Siblings come together for BYU experience



    Trying to make Brigham Young University feel like home is often a challenge for most students. But for the Sommer family from Claremont, Calif., it’s easier than most.

    Four of the Sommer children are attending BYU. Paige, 22, is a senior majoring in English. Matt, 21, is a sophomore in premed. Lark, 20, is a junior majoring in dance. Kent, 17, is a freshman with an open major.

    Paige she had always wanted to come to BYU but did not realize how hard it would be to leave home.

    “My first year here, I was really lonely for family,” Paige said.

    Two years later, Matt decided to join his sister. Matt said he really did not have a reason to get homesick with his sister around.

    In the summer of 1996, Lark came to Utah as well. However, as soon as Lark arrived, both Matt and Paige left on missions.

    Matt and Paige left for their missions on the same day. Matt went to the Washington D.C. South Spanish Speaking Mission and Paige went to the Milan Italy Mission.

    “Our missions made us closer,” Matt said.

    Kent said that it was hard losing them both at once.

    “It felt like they were both going off to school, but we couldn’t call or talk to them whenever we wanted to,” Kent said.

    Paige returned home from her mission last December and Matt came home last June.

    Kent came to BYU this fall.

    “I didn’t want to come to follow the crowd, but this is where I wanted to go,” Kent said. “It’s great to be able to be able to sit around in the dorm and have friends who have the same standards.”

    Now Paige, Kent, Lark and Matt are together at BYU

    “It’s been really nice (to have all four of us here). It makes Provo feel at home,” Paige said.

    Their father, Ron Sommer, has encouraged his children to attend BYU.

    “(My wife and I) have always stressed getting good grades and going to college.
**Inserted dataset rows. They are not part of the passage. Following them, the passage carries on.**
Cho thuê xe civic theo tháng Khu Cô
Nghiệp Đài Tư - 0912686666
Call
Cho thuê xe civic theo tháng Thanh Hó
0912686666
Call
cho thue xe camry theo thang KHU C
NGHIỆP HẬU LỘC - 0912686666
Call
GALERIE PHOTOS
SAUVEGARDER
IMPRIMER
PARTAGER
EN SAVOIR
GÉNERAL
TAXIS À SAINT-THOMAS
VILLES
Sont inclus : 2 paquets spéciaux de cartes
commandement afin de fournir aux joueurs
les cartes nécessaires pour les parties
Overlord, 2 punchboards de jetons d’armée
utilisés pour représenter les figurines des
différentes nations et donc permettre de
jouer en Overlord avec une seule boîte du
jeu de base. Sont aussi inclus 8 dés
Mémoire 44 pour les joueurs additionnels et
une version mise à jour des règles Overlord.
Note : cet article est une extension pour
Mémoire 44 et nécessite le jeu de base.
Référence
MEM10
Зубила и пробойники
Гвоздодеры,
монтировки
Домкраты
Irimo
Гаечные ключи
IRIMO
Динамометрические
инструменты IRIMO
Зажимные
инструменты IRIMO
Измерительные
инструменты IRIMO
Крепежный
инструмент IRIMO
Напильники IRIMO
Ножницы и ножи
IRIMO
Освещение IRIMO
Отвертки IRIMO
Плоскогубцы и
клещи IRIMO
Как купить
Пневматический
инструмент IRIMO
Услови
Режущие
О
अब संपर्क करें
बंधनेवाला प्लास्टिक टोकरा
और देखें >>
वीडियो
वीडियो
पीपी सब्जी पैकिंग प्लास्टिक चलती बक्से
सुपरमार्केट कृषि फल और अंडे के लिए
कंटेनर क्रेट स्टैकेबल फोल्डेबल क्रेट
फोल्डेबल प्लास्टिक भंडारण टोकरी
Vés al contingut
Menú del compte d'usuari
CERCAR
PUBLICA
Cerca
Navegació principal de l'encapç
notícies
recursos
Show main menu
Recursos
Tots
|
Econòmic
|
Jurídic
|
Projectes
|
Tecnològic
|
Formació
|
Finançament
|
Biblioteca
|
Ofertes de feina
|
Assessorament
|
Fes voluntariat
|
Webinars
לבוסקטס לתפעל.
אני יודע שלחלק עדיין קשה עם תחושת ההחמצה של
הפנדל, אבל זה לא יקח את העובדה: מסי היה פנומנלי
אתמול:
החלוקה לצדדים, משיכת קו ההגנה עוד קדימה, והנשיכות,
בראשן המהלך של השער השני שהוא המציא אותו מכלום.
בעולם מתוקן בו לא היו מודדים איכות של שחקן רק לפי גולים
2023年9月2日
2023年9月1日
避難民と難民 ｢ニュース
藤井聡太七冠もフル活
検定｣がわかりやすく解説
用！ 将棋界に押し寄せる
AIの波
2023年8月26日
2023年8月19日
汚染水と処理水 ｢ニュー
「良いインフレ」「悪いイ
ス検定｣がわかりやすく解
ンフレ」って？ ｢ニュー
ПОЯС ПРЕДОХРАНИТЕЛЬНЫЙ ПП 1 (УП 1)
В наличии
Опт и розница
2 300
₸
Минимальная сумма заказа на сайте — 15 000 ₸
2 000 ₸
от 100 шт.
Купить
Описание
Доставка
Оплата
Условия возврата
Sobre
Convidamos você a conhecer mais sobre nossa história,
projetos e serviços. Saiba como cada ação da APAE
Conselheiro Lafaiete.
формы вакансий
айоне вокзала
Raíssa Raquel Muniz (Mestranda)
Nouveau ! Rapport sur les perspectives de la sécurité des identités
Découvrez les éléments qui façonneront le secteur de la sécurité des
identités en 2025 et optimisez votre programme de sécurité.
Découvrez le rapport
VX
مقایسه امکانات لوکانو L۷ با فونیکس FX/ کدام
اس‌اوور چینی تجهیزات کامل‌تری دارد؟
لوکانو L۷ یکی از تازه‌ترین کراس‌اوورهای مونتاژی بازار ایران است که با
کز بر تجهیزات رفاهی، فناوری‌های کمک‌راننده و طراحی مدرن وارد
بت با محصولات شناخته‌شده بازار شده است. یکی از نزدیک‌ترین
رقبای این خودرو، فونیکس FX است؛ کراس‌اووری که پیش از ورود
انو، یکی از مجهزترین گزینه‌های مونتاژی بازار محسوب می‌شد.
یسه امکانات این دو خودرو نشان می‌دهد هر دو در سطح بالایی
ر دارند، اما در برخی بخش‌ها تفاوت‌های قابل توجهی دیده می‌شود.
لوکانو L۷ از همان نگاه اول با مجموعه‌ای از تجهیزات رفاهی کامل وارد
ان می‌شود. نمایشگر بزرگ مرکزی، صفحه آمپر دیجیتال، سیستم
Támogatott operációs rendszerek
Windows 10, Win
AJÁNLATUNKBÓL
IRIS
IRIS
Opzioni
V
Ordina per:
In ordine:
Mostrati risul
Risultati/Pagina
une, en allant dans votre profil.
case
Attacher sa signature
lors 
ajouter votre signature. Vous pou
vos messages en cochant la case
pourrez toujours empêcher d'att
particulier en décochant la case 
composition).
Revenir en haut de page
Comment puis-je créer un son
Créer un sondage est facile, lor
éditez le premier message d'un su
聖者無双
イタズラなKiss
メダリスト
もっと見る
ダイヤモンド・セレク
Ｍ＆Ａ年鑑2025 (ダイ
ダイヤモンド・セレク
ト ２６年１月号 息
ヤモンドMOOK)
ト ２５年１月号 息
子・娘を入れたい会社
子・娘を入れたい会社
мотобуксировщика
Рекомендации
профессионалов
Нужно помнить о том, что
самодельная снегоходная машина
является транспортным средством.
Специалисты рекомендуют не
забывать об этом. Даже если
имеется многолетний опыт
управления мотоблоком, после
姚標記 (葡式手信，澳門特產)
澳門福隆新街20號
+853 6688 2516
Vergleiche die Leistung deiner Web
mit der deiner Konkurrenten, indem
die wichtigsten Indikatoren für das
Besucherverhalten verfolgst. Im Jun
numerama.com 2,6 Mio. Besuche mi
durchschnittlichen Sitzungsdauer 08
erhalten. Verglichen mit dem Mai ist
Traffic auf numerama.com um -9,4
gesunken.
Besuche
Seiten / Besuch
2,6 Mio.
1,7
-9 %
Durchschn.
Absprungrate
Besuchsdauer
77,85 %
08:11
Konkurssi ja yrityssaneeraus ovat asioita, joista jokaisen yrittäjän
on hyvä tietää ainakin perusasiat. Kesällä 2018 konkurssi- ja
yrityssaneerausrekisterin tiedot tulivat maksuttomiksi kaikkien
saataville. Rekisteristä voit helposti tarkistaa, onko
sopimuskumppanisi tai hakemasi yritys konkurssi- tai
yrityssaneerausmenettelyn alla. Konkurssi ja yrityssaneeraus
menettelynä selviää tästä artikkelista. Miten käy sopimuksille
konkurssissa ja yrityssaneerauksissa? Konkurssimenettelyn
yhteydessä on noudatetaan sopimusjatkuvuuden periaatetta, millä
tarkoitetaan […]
We want our children to have the opportunity to grow spiritually and have the opportunity to associate with other fine young members of the church and be in an atmosphere where others have the same moral standard,” he said.

    Now that four of them are here, they try to do things together.

    “We try to eat together once a week, and Matt and I have anatomy together, so we do see each other,” Paige said.

    They have supported each other, cheered for each and given each other moral support, Ron said.